La stratégie kentienne américaine en Argentine
L’Alliance du Pacifique est née en 2011 avec le Mexique, le Pérou, le Chili et la Colombie comme Etats fondateurs, les Etats-Unis et la Chine comme observateurs et l’Australie et le Canada comme futurs Etats associés et elle représente actuellement 41% du PIB de l’Amérique latine et 57% de ses commerces avec un marché potentiel d’environ 230 millions de personnes.
La célébration à Santiago du Chili du XV Sommet de l’Alliance du Pacifique, a déjà jeté les bases pour incorporer le Mercosur (Brésil, Argentine, Paraguay et Uruguay) suivant la théorie kentienne de la «carotte et bâton» exposée par Sherman Kent dans son livre Intelligence Stratégique pour la Politique Mondiale Nord-américaine (1949).
L’acceptation de Mauricio Macri (ancien président de l’Argentine) des postulats du FMI signifiait hypothéquer la souveraineté économique de l’Argentine car après le décaissement du FMI d’environ 52 milliards de dollars, il y aurait un retard pour l’actuel gouvernement de la dette à échéance pour 2021 estimé à environ 15 milliards de dollars, un montant inabordable pour la Banque centrale de l’Argentine qui aurait des réserves de liquidités d’environ 2 500 millions de dollars.
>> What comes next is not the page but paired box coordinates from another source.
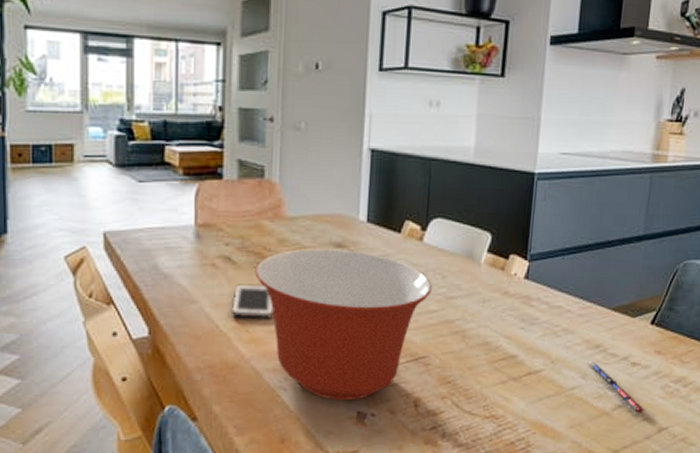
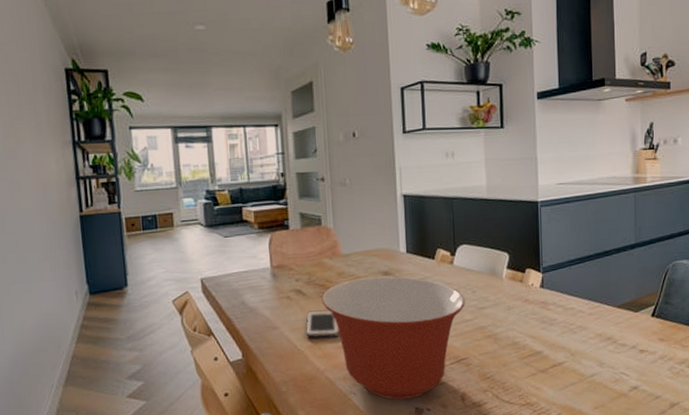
pen: present [587,361,645,414] -> none [602,351,657,393]

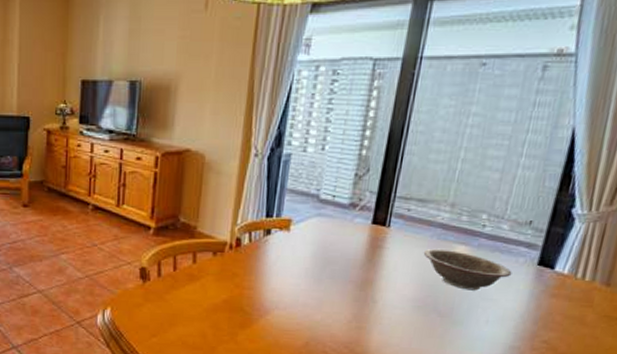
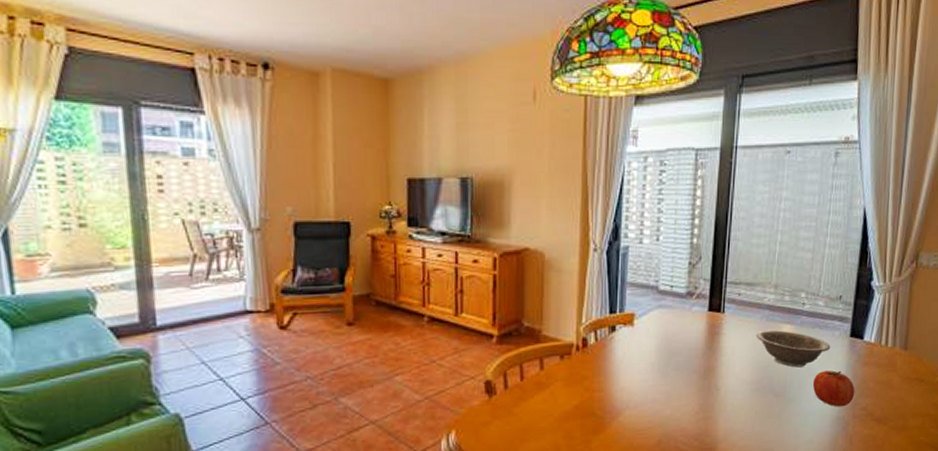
fruit: none [485,297,537,337] -> present [812,370,855,407]

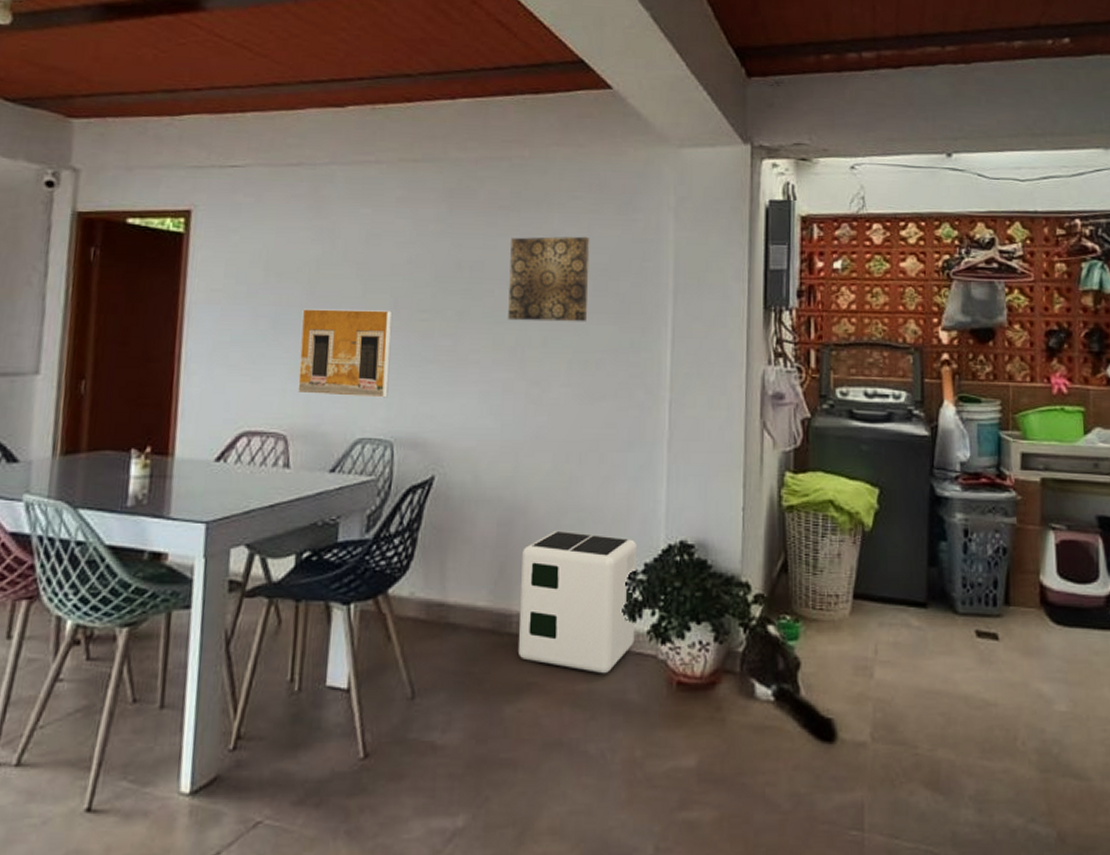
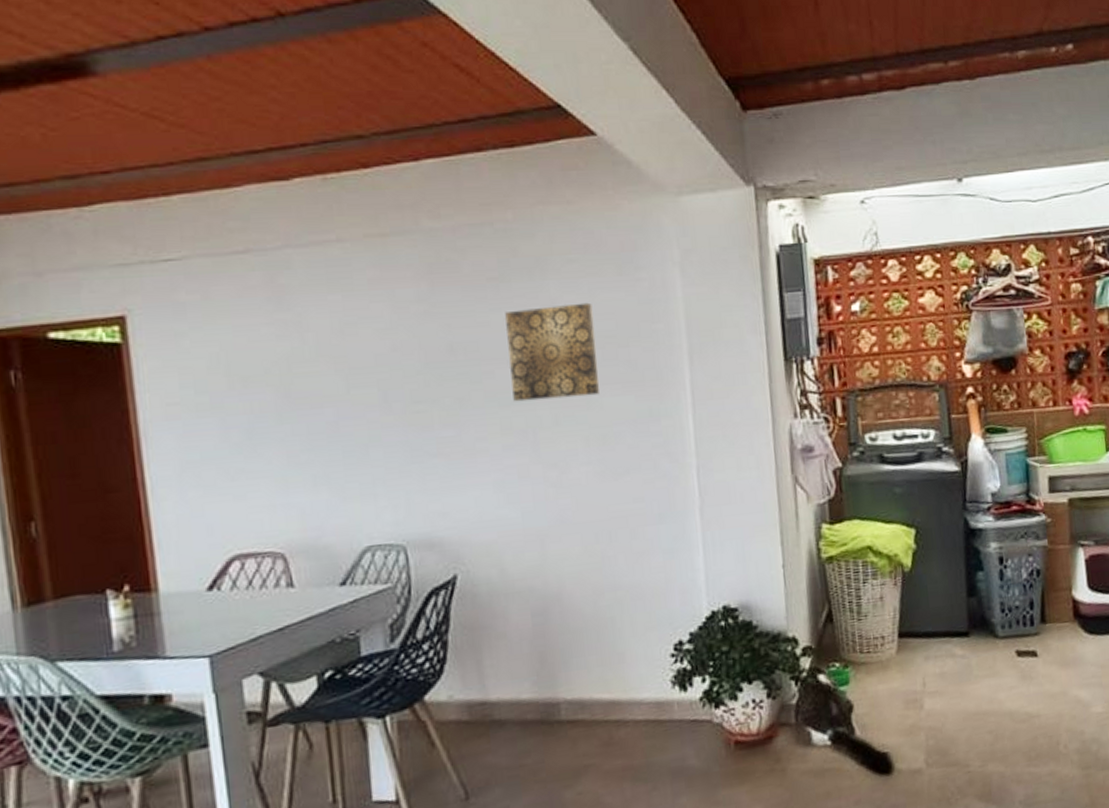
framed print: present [297,309,392,398] -> none [279,405,393,507]
air purifier: present [517,530,638,674] -> none [561,610,688,746]

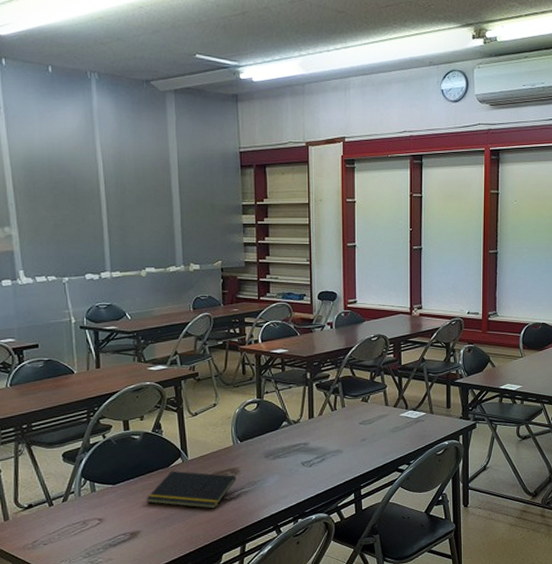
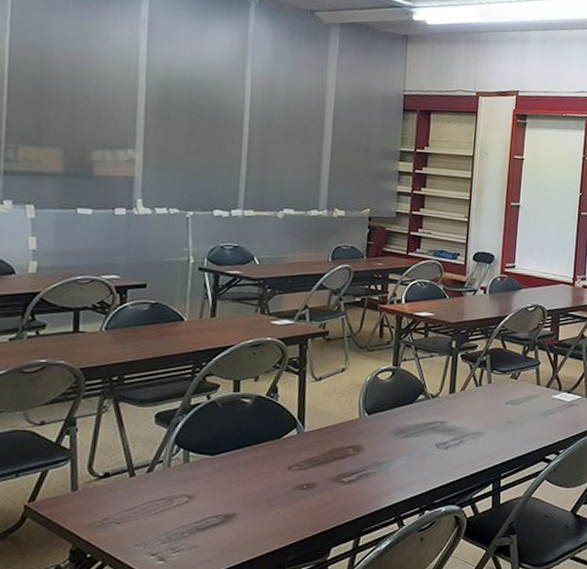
notepad: present [147,470,236,509] -> none [249,443,358,492]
L’Argentine et le FMI auraient, donc, entamé des négociations pour restructurer le montant total de la dette avec ladite agence, estimé à 45 milliards de dollars.
De plus, selon BBVA Research, l’inflation en Argentine atteindra des niveaux ionosphériques en 2021 (au-dessus de 50%), ce qui entraînera la perte de compétitivité des produits argentins avec la constriction des exportations et une augmentation du déficit commercial qui entraînera un mauvais taux de chômage de 20% en 2021. Une inflation incontrôlée entraîne aussi la perte de pouvoir d’achat des travailleurs et des retraités et la contraction de la consommation intérieure et le découragement à l’épargne et à la recherche de revenus en dehors des activités productives qui pourraient conduire à une désertification productive incapable de satisfaire la demande de produits de base.
Selon l’ex-directrice général du FMI et l’actuelle présidente de la Banque centrale européenne (BCE), Christine Lagarde, «la force du dollar ainsi que la faiblesse des prix des produits créent des risques pour les bilans et le financement des pays débiteurs en dollars», dont on déduit que les économies d’Amérique latine et des Caraïbes seront plus exposées à une éventuelle appréciation du dollar et à l’inversion des flux de capitaux associés qui pourraient rééditer la «décennie perdue» de l’Amérique latine (Décennie des années 80) aggravée par une augmentation notable de l’instabilité sociale, l’augmentation des taux de pauvreté et un grave déclin des libertés démocratiques.
Au niveau géopolitique, l’administration de Joe Biden serait sérieusement préoccupée par la présence croissante de la Chine et de la Russie dans le pays en raison de l’approvisionnement en fournitures médicales dans le contexte de la pandémie sanitaire actuelle et surtout par la possibilité que la Chine puisse installer une base militaire conjointement avec l’Argentine à Ushuaïa en échange d’un soutien financier chinois pour l’installation d’un gigantesque centre logistique dans la province de la Terre de Feu. Malgré le fait que le président argentin, Alberto Fernandez, aurait, lui-même, promis à l’envoyé spécial de Joe Biden, Juan González, qu’ «il n’y aura pas de bases étrangères en Argentine», les Etats-Unis utiliseront la stratégie kentienne de «la carotte et du bâton» pour faire pression sur le gouvernement argentin jusqu’à ce qu’ il soit possible d’installer une base commune à Ushuaïa et de contrôler ainsi le trafic de méga-conteneurs à travers le passage de Drake, une alternative au canal de Panama et dans le cas où le gouvernement d’Alberto González ne serait pas sensible aux diktats de Washington, un «coup d’Etat civil doux», qui aurait les bénédictions de l’administration de Joe Biden, «ne serait pas exclu militairement».